**Records supplied**
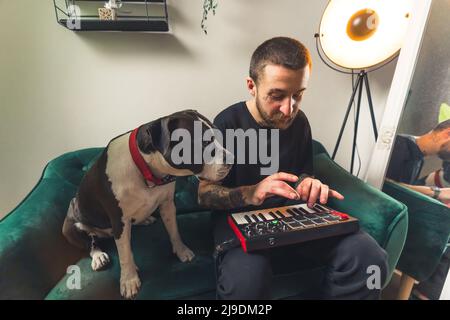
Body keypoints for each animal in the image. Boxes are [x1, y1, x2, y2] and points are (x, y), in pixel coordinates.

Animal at [62, 109, 232, 298]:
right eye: (204, 142)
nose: (232, 159)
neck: (147, 169)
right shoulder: (119, 221)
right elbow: (125, 255)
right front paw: (129, 280)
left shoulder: (167, 204)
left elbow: (174, 232)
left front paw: (181, 251)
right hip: (72, 225)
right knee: (90, 242)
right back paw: (98, 256)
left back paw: (145, 219)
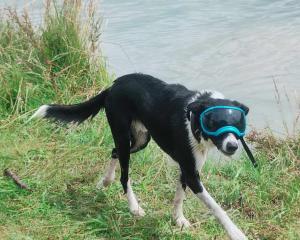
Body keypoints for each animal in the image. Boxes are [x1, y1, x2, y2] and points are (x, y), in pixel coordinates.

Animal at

**Exercise directions**
The records above are to be copied exactly, with no pictures carried over.

**Solution for this problem**
Body keypoints for each animal in the image. Boxes are [x1, y1, x2, y2] and points are (x, y), in pixel coordinates.

Animal at [62, 109, 232, 298]:
right eye: (204, 142)
nose: (232, 159)
neck: (147, 169)
right shoulder: (119, 221)
right elbow: (125, 255)
right front paw: (129, 280)
left shoulder: (167, 204)
left elbow: (174, 232)
left front paw: (181, 251)
right hip: (72, 225)
right knee: (90, 242)
right back paw: (98, 256)
left back paw: (145, 219)
Body keypoints for each animal in the image. Boxes are [x1, y1, x2, y2] and points are (x, y), in pixel coordinates.

Animal at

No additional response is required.